Required action: Update the text of these items by replacing "Chandigarh" with "Mohali" wherever it occurs, and change nothing else. Leave the pictures out of your answer.

Given information:

____________

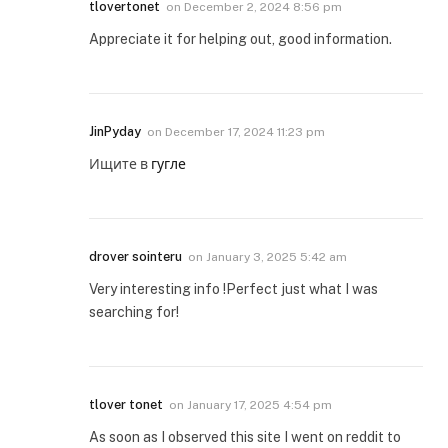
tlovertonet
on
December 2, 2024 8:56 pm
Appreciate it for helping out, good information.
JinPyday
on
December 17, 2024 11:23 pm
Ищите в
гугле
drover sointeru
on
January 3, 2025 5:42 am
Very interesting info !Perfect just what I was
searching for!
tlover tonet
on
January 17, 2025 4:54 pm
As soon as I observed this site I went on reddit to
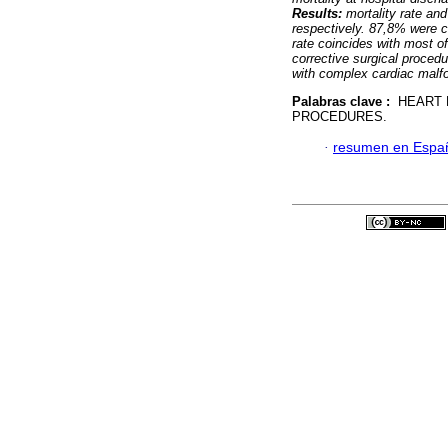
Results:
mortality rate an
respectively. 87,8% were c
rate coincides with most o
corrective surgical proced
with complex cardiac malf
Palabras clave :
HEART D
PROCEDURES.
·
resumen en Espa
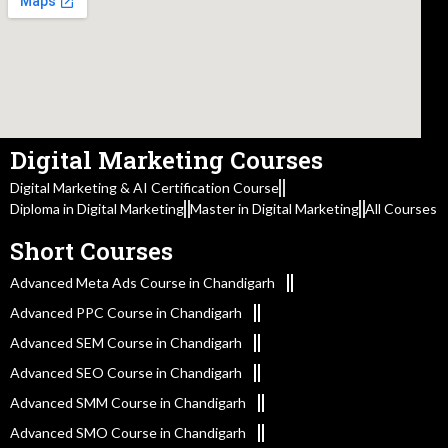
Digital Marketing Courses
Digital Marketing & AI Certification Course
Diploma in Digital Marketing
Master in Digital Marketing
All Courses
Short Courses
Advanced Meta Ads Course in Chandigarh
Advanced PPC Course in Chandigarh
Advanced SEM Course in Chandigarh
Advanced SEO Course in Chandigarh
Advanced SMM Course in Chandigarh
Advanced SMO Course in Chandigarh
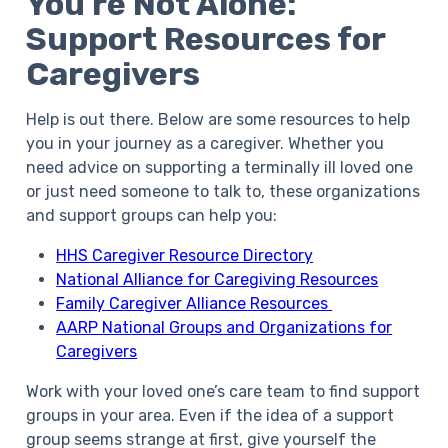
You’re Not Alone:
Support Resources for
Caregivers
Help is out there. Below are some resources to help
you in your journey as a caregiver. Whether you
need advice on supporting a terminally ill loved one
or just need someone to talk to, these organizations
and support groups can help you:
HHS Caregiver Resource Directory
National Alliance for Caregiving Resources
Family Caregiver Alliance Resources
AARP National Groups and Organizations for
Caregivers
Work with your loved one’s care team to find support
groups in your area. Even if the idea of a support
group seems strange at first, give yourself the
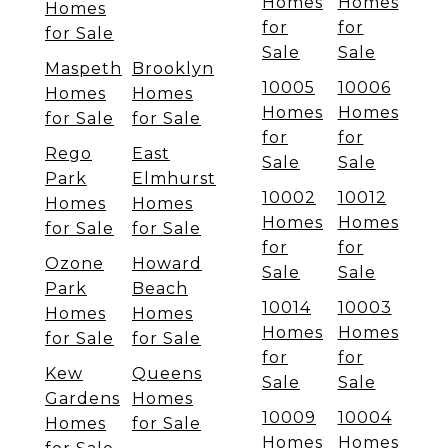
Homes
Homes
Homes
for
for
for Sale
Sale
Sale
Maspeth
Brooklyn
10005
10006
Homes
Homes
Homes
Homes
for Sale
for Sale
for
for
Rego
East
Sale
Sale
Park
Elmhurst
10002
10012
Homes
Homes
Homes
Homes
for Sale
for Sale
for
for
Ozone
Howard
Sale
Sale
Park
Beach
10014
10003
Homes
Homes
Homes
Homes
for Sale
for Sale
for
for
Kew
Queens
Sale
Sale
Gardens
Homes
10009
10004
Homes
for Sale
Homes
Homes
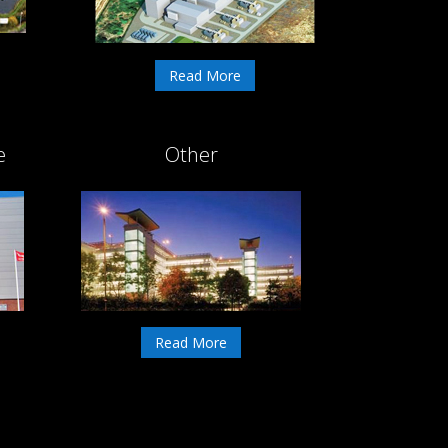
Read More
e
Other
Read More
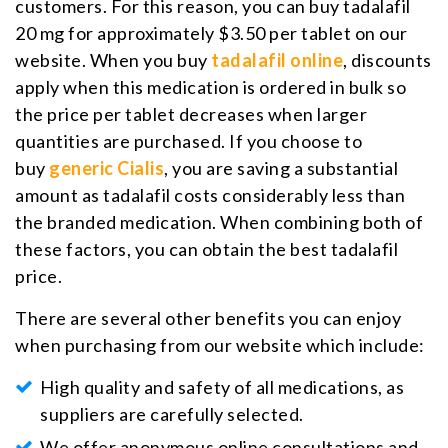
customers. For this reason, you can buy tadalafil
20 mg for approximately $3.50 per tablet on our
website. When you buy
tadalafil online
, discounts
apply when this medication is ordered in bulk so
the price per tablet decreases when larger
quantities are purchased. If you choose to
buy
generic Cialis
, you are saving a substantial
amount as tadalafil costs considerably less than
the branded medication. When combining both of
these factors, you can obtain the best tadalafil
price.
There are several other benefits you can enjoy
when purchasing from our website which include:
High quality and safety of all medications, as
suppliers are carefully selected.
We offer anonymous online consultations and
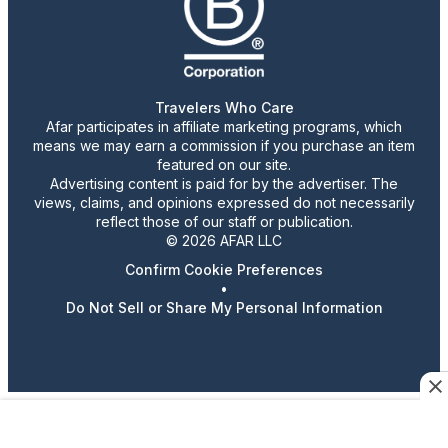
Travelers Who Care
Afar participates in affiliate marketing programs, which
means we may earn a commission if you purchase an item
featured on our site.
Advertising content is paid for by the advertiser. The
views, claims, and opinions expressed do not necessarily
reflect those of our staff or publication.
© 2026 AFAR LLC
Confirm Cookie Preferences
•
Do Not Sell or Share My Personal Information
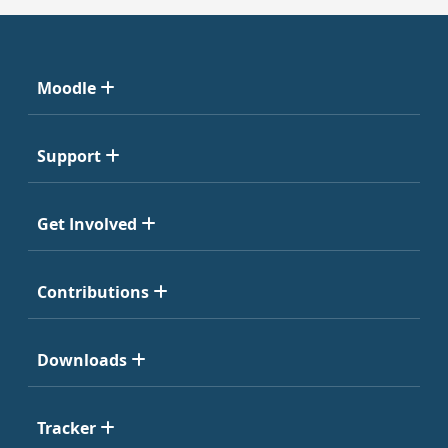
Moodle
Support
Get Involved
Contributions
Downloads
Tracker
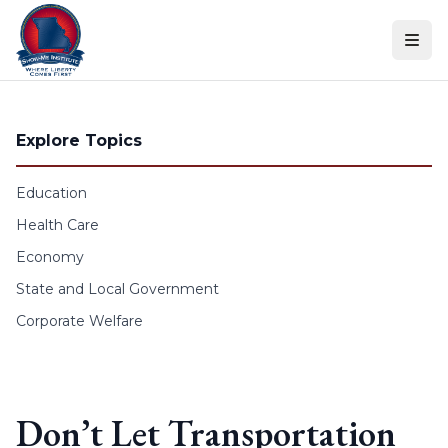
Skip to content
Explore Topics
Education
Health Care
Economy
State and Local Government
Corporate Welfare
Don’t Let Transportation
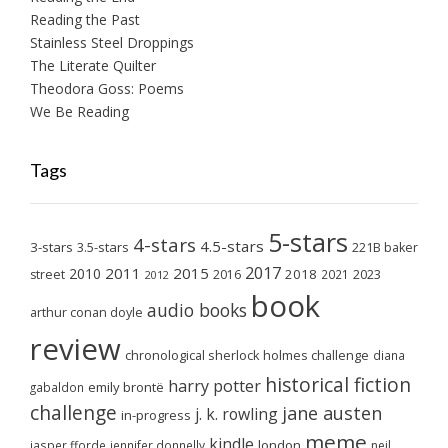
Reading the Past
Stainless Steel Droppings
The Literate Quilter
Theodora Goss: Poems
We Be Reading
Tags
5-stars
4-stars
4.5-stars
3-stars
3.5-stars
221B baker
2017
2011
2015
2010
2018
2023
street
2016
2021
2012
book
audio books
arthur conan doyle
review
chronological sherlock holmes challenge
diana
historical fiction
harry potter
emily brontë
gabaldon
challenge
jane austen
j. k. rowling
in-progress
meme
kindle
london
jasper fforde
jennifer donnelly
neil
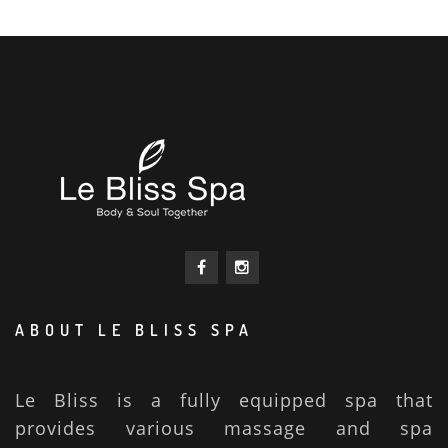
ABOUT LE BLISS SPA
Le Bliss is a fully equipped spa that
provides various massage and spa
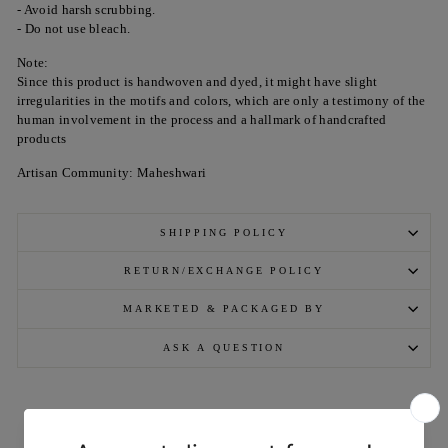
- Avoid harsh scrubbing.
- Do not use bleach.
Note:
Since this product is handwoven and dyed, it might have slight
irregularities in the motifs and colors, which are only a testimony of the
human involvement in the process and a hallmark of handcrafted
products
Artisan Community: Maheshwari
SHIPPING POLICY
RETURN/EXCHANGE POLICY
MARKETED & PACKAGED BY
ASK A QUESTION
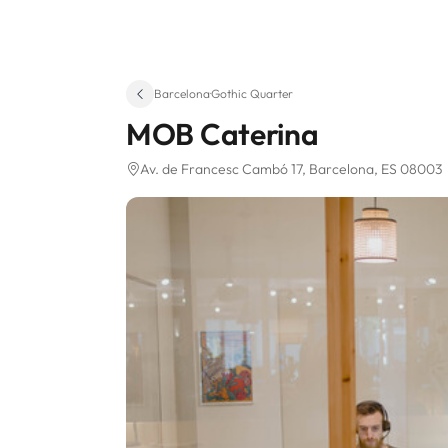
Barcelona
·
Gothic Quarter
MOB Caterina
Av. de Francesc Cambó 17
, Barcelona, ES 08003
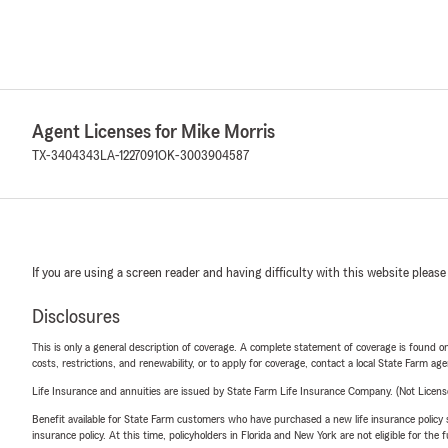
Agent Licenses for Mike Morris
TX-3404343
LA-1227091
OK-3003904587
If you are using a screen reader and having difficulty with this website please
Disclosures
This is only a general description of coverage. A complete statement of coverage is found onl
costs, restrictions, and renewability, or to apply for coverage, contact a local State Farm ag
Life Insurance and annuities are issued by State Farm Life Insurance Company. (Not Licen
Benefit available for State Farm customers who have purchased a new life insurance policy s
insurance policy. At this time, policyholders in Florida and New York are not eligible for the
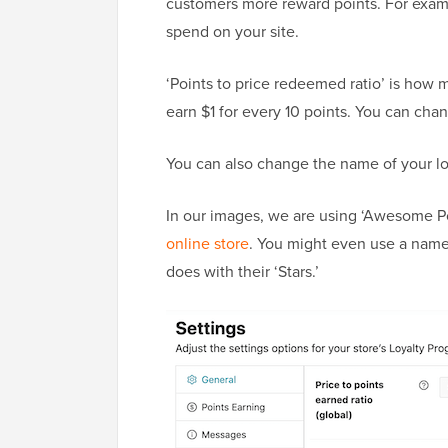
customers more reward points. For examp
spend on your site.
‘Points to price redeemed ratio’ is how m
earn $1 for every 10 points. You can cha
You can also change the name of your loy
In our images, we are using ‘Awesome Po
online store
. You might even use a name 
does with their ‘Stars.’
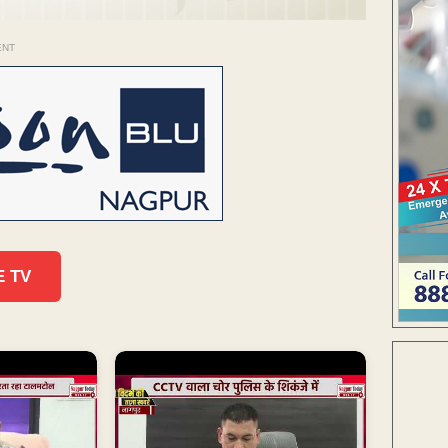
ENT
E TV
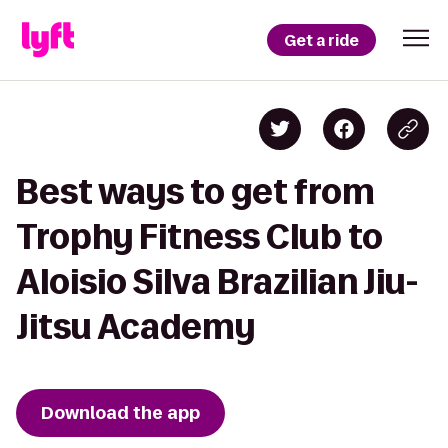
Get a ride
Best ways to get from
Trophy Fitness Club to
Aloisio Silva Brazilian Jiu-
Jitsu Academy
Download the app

____________

Result:
tlovertonet
on
December 2, 2024 8:56 pm
Appreciate it for helping out, good information.
JinPyday
on
December 17, 2024 11:23 pm
Ищите в
гугле
drover sointeru
on
January 3, 2025 5:42 am
Very interesting info !Perfect just what I was
searching for!
tlover tonet
on
January 17, 2025 4:54 pm
As soon as I observed this site I went on reddit to
Results:
mortality rate an
respectively. 87,8% were c
rate coincides with most o
corrective surgical proced
with complex cardiac malf
Palabras clave :
HEART D
PROCEDURES.
·
resumen en Espa
Digital Marketing Courses
Digital Marketing & AI Certification Course
Diploma in Digital Marketing
Master in Digital Marketing
All Courses
Short Courses
Advanced Meta Ads Course in Mohali
Advanced PPC Course in Mohali
Advanced SEM Course in Mohali
Advanced SEO Course in Mohali
Advanced SMM Course in Mohali
Advanced SMO Course in Mohali
You’re Not Alone:
Support Resources for
Caregivers
Help is out there. Below are some resources to help
you in your journey as a caregiver. Whether you
need advice on supporting a terminally ill loved one
or just need someone to talk to, these organizations
and support groups can help you:
HHS Caregiver Resource Directory
National Alliance for Caregiving Resources
Family Caregiver Alliance Resources
AARP National Groups and Organizations for
Caregivers
Work with your loved one’s care team to find support
groups in your area. Even if the idea of a support
group seems strange at first, give yourself the
Homes
Homes
Homes
for
for
for Sale
Sale
Sale
Maspeth
Brooklyn
10005
10006
Homes
Homes
Homes
Homes
for Sale
for Sale
for
for
Rego
East
Sale
Sale
Park
Elmhurst
10002
10012
Homes
Homes
Homes
Homes
for Sale
for Sale
for
for
Ozone
Howard
Sale
Sale
Park
Beach
10014
10003
Homes
Homes
Homes
Homes
for Sale
for Sale
for
for
Kew
Queens
Sale
Sale
Gardens
Homes
10009
10004
Homes
for Sale
Homes
Homes
Read More
e
Other
Read More
customers. For this reason, you can buy tadalafil
20 mg for approximately $3.50 per tablet on our
website. When you buy
tadalafil online
, discounts
apply when this medication is ordered in bulk so
the price per tablet decreases when larger
quantities are purchased. If you choose to
buy
generic Cialis
, you are saving a substantial
amount as tadalafil costs considerably less than
the branded medication. When combining both of
these factors, you can obtain the best tadalafil
price.
There are several other benefits you can enjoy
when purchasing from our website which include:
High quality and safety of all medications, as
suppliers are carefully selected.
We offer anonymous online consultations and
Travelers Who Care
Afar participates in affiliate marketing programs, which
means we may earn a commission if you purchase an item
featured on our site.
Advertising content is paid for by the advertiser. The
views, claims, and opinions expressed do not necessarily
reflect those of our staff or publication.
© 2026 AFAR LLC
Confirm Cookie Preferences
•
Do Not Sell or Share My Personal Information
Moodle
Support
Get Involved
Contributions
Downloads
Tracker
Skip to content
Explore Topics
Education
Health Care
Economy
State and Local Government
Corporate Welfare
Don’t Let Transportation
Reading the Past
Stainless Steel Droppings
The Literate Quilter
Theodora Goss: Poems
We Be Reading
Tags
5-stars
4-stars
4.5-stars
3-stars
3.5-stars
221B baker
2017
2011
2015
2010
2018
2023
street
2016
2021
2012
book
audio books
arthur conan doyle
review
chronological sherlock holmes challenge
diana
historical fiction
harry potter
emily brontë
gabaldon
challenge
jane austen
j. k. rowling
in-progress
meme
kindle
london
jasper fforde
jennifer donnelly
neil
ABOUT LE BLISS SPA
Le Bliss is a fully equipped spa that
provides various massage and spa
- Avoid harsh scrubbing.
- Do not use bleach.
Note:
Since this product is handwoven and dyed, it might have slight
irregularities in the motifs and colors, which are only a testimony of the
human involvement in the process and a hallmark of handcrafted
products
Artisan Community: Maheshwari
SHIPPING POLICY
RETURN/EXCHANGE POLICY
MARKETED & PACKAGED BY
ASK A QUESTION
Barcelona
·
Gothic Quarter
MOB Caterina
Av. de Francesc Cambó 17
, Barcelona, ES 08003
Agent Licenses for Mike Morris
TX-3404343
LA-1227091
OK-3003904587
If you are using a screen reader and having difficulty with this website please
Disclosures
This is only a general description of coverage. A complete statement of coverage is found onl
costs, restrictions, and renewability, or to apply for coverage, contact a local State Farm ag
Life Insurance and annuities are issued by State Farm Life Insurance Company. (Not Licen
Benefit available for State Farm customers who have purchased a new life insurance policy s
insurance policy. At this time, policyholders in Florida and New York are not eligible for the
customers more reward points. For examp
spend on your site.
‘Points to price redeemed ratio’ is how m
earn $1 for every 10 points. You can cha
You can also change the name of your loy
In our images, we are using ‘Awesome Po
online store
. You might even use a name 
does with their ‘Stars.’
ENT
E TV
Get a ride
Best ways to get from
Trophy Fitness Club to
Aloisio Silva Brazilian Jiu-
Jitsu Academy
Download the app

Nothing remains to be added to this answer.